(具体后续整理之后完善)
Tensorflow speech_cammd 训练自己的数据集
tensorflow 采用hash
# train
python train.py --data_url="" \
--data_dir=data --wanted_words="words1,words2" \
# build pb
python freeze.py --start_checkpoint=/home/ysr/project/rknn/model/conv.ckpt-1200 \
--output_file=/home/ysr/project/rknn/model/my_frozen_graph.pb
RKNN-tools 导出RKNN
import numpy as np
import re
import math
import random
#import cv2
from rknn.api import RKNN
if __name__ == '__main__':
# Create RKNN object
rknn = RKNN(verbose=False, verbose_file='./speech_command_build.log')
# Config for Model Input PreProcess
#rknn.config(quantized_dtype='dynamic_fixed_point-8')
#rknn.config(quantized_dtype='asymmetric_quantized-u8')
rknn.config(target_platform=['rv1126'])
# Load TensorFlow Model
print('--> Loading model')
rknn.load_tensorflow(tf_pb='./model/my_frozen_graph.pb',
inputs=['Reshape'],
outputs=['labels_softmax'],
input_size_list=[[1,3920]]) # 40 x 98
print('done')
# Build Model
print('--> Building model')
rknn.build(do_quantization=False, dataset='./dataset.txt', pre_compile=False)
print('done')
# Export RKNN Model
#rknn.export_rknn('./speech_command_quantized.rknn')
rknn.export_rknn('./model/speech_command.rknn')
#import time
#time.sleep(100)
导出rknn 测试
from rknn.api import RKNN
from tensorflow.python.ops import gen_audio_ops as contrib_audio
import tensorflow as tf
import numpy as np
wav_file = open("model/recoard.wav", "rb")
wav_data = wav_file.read()
#decoded_sample_data = audio_ops.decode_wav(wav_data, desired_channels=1, desired_samples=16000, name='decoded_sample_data')
#spectrogram = audio_ops.audio_spectrogram(decoded_sample_data.audio, window_size=480, stride=160, magnitude_squared=True)
#fingerprint_input = audio_ops.mfcc(decoded_sample_data, 16000, dct_coefficient_count=40) # 40 取40 个点
# shape = (1,98, 40)
# 一维矩阵 40 个
decoded_sample_data = contrib_audio.decode_wav(wav_data, desired_channels=1, desired_samples=16000, name='decoded_sample_data')
spectrogram = contrib_audio.audio_spectrogram(decoded_sample_data.audio, window_size=480, stride=160, magnitude_squared=True)

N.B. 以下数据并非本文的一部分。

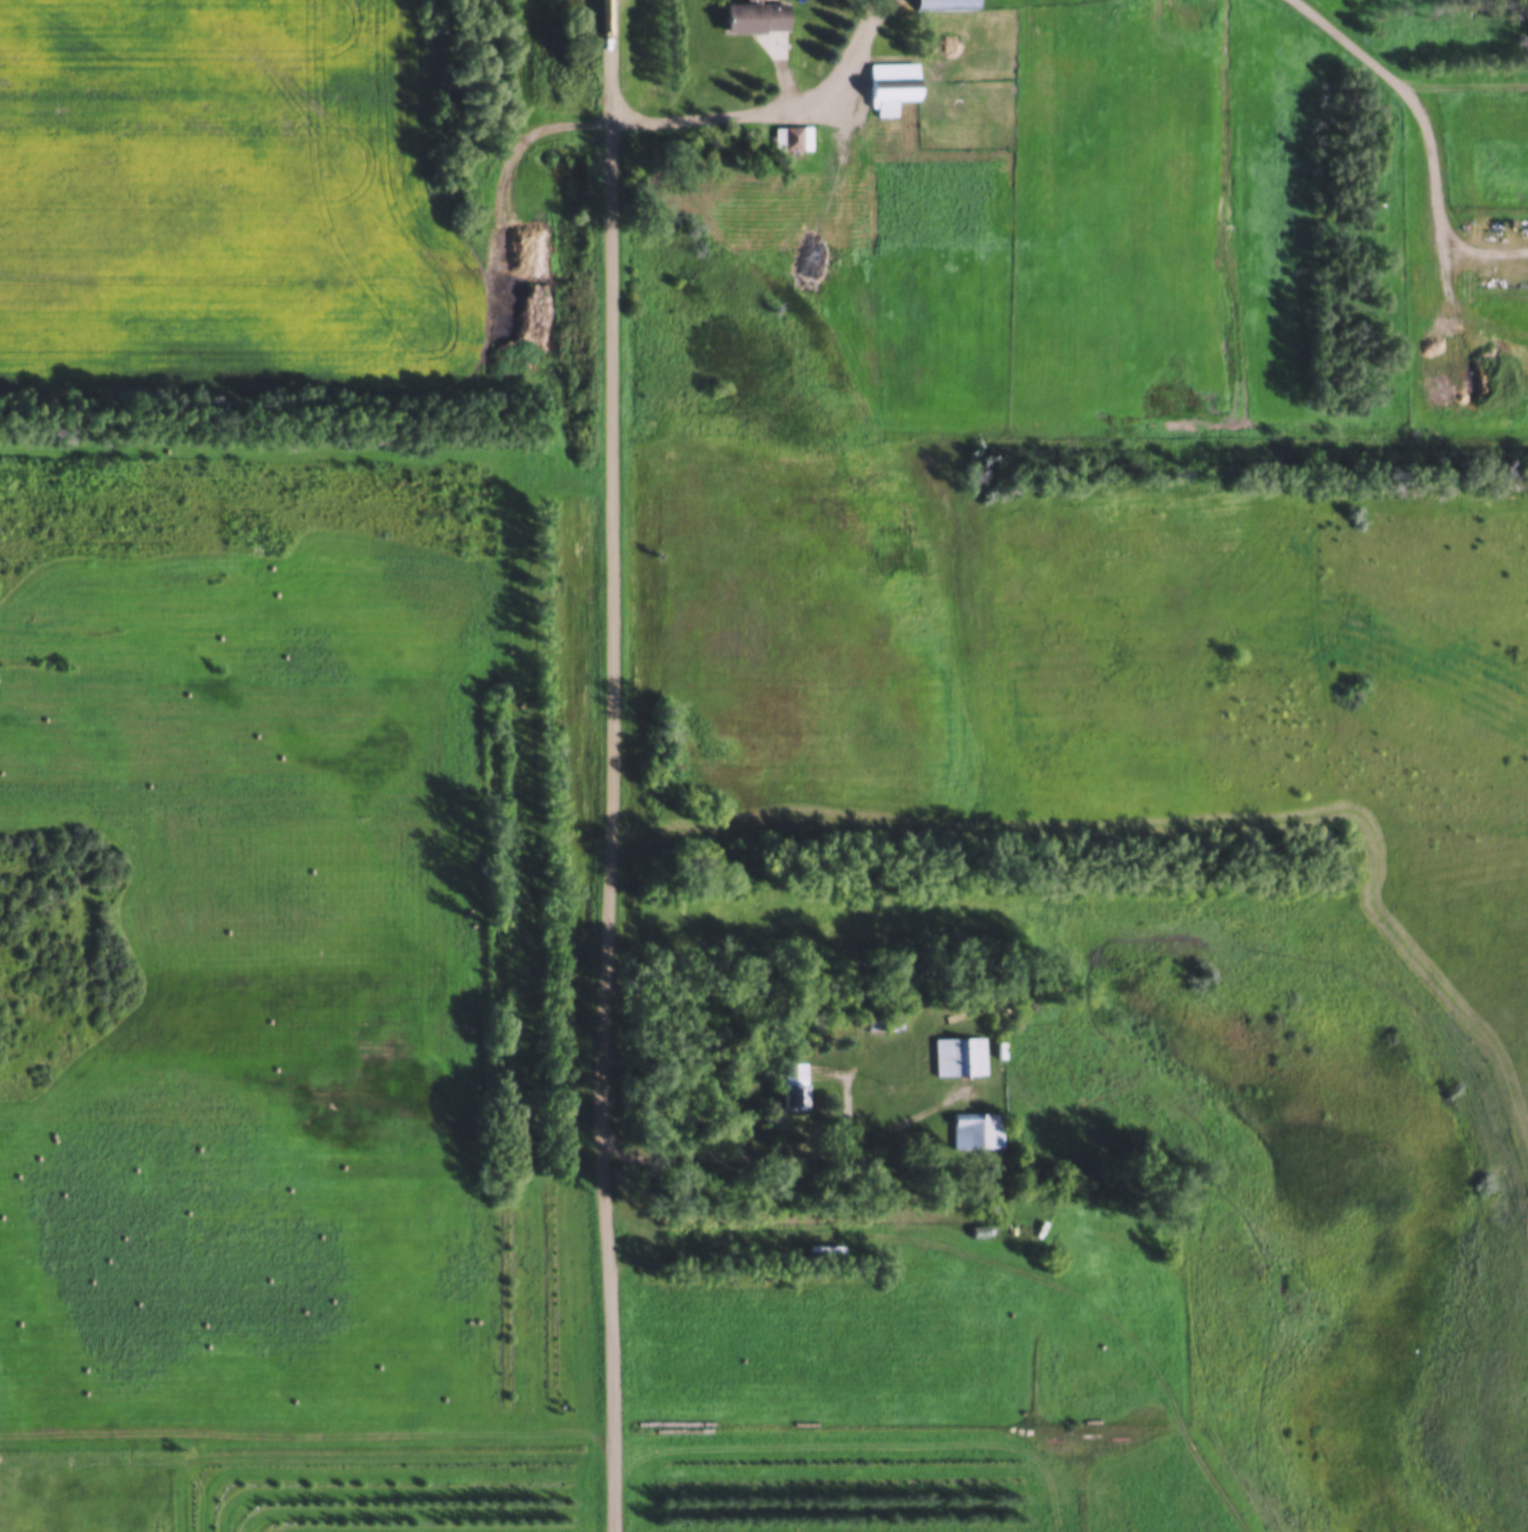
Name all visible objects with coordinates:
building: (946, 2)
building: (755, 13)
building: (893, 80)
building: (1180, 93)
road: (769, 107)
building: (792, 134)
building: (1418, 271)
road: (608, 766)
building: (911, 961)
building: (884, 1015)
building: (960, 1051)
building: (794, 1079)
building: (977, 1125)
road: (797, 1152)
building: (978, 1226)
road: (994, 1251)
road: (592, 1432)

fingerprint_input = contrib_audio.mfcc(spectrogram, 16000, dct_coefficient_count=40)
print(fingerprint_input)
fingerprint_input_npy = fingerprint_input.numpy()
print(fingerprint_input_npy.size)
#np.save('fingerprint_input.npy',fingerprint_input_npy)
#np.savetxt('fingerprint_input.txt',fingerprint_input_npy)
#print(fingerprint_input_npy)
# Create RKNN object
rknn = RKNN()
# Load TensorFlow Model
ret = rknn.load_rknn(path='model/speech_command.rknn')
print("rknn runtime start")
ret = rknn.init_runtime(perf_debug=True)
#sdk_version = rknn.get_sdk_version()
#print(sdk_version)
outputs, = rknn.inference(inputs=fingerprint_input_npy,data_type='float32')
print("rknn runtime stop")
#outputs = rknn.inference(inputs=[fingerprint_input_npy])
# Release RKNN Context
rknn.release()
def load_labels(filename):
"""Read in labels, one label per line."""
return [line.rstrip() for line in tf.io.gfile.GFile(filename)]
## 后处理
labels = load_labels("model/conv_labels.txt")
predictions = np.array(outputs)
print(outputs)
print(predictions)
top_k = predictions[0].argsort()[-3:][::-1]
print(top_k)
for node_id in top_k:
human_string = labels[node_id]
score = predictions[0][node_id]
print('%s (score = %.5f)' % (human_string, score))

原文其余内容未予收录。